#### Work to be completed:
From the entries that follow, copy each line in which "could" appears.

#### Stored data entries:
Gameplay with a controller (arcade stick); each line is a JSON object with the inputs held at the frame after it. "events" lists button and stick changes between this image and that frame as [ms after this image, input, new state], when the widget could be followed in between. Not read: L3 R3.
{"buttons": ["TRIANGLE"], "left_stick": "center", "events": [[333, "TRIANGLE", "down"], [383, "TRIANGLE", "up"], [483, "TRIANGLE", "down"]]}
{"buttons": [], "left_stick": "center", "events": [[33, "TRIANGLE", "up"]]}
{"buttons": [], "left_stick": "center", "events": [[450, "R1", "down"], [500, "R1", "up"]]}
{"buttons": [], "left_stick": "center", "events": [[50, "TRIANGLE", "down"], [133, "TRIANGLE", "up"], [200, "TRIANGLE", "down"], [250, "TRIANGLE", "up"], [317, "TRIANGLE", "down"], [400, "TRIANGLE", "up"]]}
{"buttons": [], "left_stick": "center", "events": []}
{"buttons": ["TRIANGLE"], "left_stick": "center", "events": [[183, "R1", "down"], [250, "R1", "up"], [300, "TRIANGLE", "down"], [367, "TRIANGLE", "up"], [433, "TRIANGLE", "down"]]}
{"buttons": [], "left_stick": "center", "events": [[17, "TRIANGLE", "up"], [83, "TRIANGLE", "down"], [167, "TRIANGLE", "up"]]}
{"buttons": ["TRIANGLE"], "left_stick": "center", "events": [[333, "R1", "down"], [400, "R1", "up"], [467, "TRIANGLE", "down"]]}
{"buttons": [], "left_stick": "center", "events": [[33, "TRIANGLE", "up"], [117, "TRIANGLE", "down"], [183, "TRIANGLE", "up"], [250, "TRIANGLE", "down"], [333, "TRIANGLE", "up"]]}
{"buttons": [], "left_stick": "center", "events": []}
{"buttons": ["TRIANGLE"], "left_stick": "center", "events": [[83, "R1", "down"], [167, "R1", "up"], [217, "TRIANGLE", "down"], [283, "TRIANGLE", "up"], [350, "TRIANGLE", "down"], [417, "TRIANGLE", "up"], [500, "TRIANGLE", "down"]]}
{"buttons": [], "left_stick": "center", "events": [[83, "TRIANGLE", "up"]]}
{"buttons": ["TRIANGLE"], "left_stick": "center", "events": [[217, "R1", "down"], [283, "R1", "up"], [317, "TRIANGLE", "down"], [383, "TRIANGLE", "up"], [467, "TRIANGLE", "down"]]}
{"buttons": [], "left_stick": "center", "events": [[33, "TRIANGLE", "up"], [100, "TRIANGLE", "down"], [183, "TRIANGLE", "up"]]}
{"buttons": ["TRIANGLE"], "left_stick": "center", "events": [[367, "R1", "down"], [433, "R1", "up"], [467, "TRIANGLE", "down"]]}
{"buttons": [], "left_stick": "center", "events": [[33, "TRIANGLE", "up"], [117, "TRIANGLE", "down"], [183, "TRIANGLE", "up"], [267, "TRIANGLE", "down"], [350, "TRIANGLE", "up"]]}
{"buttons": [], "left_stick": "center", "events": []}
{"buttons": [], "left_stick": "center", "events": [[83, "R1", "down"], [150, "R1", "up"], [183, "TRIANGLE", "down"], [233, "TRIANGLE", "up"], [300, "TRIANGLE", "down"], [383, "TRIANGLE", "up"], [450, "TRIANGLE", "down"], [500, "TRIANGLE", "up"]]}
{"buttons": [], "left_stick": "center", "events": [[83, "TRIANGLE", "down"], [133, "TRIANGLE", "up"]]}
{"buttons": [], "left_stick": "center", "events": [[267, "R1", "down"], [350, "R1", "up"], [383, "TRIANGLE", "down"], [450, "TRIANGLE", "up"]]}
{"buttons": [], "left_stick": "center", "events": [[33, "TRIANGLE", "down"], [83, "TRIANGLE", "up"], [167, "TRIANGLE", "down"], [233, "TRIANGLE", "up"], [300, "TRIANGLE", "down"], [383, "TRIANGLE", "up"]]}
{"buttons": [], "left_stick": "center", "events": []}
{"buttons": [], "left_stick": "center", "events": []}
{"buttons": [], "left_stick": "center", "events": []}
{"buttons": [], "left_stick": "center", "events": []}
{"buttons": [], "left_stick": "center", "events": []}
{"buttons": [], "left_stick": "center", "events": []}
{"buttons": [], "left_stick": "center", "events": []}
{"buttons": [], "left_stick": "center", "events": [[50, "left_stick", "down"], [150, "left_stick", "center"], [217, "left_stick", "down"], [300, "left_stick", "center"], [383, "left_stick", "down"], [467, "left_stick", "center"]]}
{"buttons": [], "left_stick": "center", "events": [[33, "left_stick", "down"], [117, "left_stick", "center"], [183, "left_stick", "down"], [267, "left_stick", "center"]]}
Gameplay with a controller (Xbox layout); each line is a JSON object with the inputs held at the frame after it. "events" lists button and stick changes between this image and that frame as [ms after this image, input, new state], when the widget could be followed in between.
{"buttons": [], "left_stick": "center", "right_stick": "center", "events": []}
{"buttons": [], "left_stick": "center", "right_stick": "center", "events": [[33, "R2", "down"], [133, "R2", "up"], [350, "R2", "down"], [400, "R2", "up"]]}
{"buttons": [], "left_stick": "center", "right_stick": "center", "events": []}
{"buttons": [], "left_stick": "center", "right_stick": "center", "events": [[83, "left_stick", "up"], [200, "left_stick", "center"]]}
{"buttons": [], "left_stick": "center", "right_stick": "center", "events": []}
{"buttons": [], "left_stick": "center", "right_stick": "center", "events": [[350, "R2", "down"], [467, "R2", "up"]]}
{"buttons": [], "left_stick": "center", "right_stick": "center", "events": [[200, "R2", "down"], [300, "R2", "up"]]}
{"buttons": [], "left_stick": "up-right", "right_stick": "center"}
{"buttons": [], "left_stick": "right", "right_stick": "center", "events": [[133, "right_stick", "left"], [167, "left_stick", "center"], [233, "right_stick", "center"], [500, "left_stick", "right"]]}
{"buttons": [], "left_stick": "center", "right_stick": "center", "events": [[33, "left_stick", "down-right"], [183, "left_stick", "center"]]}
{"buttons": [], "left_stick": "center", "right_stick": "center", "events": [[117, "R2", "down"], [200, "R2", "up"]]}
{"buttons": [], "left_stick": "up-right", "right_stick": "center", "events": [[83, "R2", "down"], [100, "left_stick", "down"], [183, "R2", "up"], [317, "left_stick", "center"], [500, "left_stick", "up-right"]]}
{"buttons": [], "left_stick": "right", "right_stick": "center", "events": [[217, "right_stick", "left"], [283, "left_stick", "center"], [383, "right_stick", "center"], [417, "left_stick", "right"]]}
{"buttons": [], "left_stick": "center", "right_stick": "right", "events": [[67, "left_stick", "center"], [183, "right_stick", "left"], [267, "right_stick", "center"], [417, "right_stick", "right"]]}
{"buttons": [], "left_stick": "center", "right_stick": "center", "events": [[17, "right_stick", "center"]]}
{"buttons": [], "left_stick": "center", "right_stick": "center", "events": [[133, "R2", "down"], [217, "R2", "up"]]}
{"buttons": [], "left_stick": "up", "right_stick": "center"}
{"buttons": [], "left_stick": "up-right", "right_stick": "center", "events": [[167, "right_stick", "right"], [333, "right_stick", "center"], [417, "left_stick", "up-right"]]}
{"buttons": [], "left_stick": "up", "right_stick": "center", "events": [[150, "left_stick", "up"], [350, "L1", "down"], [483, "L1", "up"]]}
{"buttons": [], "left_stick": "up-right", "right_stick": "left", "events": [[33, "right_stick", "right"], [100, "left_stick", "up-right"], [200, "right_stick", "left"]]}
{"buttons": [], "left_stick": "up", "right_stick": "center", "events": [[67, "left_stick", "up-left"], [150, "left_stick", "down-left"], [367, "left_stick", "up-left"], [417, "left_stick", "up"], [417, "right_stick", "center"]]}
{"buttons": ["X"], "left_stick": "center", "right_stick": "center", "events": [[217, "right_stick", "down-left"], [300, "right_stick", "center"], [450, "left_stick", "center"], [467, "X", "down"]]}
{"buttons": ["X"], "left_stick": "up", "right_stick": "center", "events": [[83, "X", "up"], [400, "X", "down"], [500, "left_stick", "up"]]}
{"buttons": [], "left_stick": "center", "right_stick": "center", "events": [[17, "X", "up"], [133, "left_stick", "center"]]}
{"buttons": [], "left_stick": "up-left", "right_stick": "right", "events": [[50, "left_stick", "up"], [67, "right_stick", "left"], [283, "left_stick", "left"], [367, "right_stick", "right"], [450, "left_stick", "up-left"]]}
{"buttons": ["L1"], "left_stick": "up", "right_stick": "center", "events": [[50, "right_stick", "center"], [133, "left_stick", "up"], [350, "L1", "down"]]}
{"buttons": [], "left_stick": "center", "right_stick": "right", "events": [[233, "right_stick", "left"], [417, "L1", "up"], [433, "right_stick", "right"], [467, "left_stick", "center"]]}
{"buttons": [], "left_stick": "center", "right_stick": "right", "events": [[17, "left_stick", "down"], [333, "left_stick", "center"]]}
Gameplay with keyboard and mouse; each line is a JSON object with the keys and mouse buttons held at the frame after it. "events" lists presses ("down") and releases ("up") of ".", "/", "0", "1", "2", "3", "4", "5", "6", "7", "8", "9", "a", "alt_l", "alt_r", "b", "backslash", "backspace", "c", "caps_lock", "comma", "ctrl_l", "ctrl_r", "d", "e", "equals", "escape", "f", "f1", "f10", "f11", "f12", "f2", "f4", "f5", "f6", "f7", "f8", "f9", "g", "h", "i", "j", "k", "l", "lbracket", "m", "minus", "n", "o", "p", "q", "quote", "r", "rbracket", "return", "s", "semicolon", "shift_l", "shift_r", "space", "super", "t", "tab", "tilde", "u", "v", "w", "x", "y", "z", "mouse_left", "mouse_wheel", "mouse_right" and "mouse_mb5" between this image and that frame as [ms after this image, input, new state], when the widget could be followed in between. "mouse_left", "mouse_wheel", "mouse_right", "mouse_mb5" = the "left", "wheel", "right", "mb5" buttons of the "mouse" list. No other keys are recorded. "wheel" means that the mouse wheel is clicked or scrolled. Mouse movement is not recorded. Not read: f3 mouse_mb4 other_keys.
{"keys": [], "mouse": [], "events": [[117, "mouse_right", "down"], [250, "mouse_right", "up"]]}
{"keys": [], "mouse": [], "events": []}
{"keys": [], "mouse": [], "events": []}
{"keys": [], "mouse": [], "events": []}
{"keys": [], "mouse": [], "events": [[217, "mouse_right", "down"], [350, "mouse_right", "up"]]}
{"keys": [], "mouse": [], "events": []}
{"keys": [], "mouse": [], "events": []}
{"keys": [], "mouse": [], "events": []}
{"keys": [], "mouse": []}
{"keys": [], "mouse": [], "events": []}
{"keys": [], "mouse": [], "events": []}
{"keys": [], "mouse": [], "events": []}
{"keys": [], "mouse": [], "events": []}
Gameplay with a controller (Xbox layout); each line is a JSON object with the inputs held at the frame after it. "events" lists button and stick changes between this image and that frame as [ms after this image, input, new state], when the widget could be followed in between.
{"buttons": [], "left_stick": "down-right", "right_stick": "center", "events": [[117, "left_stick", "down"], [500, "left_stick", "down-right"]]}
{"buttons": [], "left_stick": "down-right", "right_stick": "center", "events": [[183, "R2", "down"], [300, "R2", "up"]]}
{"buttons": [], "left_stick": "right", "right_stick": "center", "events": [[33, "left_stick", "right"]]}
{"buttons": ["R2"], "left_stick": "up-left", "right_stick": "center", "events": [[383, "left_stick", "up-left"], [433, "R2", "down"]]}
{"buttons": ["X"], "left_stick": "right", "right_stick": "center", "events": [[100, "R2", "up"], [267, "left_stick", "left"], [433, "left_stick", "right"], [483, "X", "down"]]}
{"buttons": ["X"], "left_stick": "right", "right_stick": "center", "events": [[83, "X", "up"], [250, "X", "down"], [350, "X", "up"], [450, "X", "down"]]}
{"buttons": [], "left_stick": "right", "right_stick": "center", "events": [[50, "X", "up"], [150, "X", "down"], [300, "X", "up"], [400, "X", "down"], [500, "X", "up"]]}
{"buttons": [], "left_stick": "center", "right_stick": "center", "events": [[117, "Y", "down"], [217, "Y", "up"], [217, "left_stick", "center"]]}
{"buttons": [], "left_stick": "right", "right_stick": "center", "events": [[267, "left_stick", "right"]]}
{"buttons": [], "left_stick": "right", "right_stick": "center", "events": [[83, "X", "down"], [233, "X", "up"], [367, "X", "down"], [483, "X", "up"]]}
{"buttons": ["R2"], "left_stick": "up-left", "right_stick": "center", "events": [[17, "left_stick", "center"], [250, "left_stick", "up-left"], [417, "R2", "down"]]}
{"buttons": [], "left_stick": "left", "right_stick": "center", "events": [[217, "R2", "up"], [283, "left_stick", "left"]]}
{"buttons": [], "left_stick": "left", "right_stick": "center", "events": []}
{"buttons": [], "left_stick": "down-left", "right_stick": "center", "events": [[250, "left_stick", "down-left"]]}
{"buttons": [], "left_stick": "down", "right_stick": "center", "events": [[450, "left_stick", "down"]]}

#### Written answer:
Gameplay with a controller (arcade stick); each line is a JSON object with the inputs held at the frame after it. "events" lists button and stick changes between this image and that frame as [ms after this image, input, new state], when the widget could be followed in between. Not read: L3 R3.
Gameplay with a controller (Xbox layout); each line is a JSON object with the inputs held at the frame after it. "events" lists button and stick changes between this image and that frame as [ms after this image, input, new state], when the widget could be followed in between.
Gameplay with keyboard and mouse; each line is a JSON object with the keys and mouse buttons held at the frame after it. "events" lists presses ("down") and releases ("up") of ".", "/", "0", "1", "2", "3", "4", "5", "6", "7", "8", "9", "a", "alt_l", "alt_r", "b", "backslash", "backspace", "c", "caps_lock", "comma", "ctrl_l", "ctrl_r", "d", "e", "equals", "escape", "f", "f1", "f10", "f11", "f12", "f2", "f4", "f5", "f6", "f7", "f8", "f9", "g", "h", "i", "j", "k", "l", "lbracket", "m", "minus", "n", "o", "p", "q", "quote", "r", "rbracket", "return", "s", "semicolon", "shift_l", "shift_r", "space", "super", "t", "tab", "tilde", "u", "v", "w", "x", "y", "z", "mouse_left", "mouse_wheel", "mouse_right" and "mouse_mb5" between this image and that frame as [ms after this image, input, new state], when the widget could be followed in between. "mouse_left", "mouse_wheel", "mouse_right", "mouse_mb5" = the "left", "wheel", "right", "mb5" buttons of the "mouse" list. No other keys are recorded. "wheel" means that the mouse wheel is clicked or scrolled. Mouse movement is not recorded. Not read: f3 mouse_mb4 other_keys.
Gameplay with a controller (Xbox layout); each line is a JSON object with the inputs held at the frame after it. "events" lists button and stick changes between this image and that frame as [ms after this image, input, new state], when the widget could be followed in between.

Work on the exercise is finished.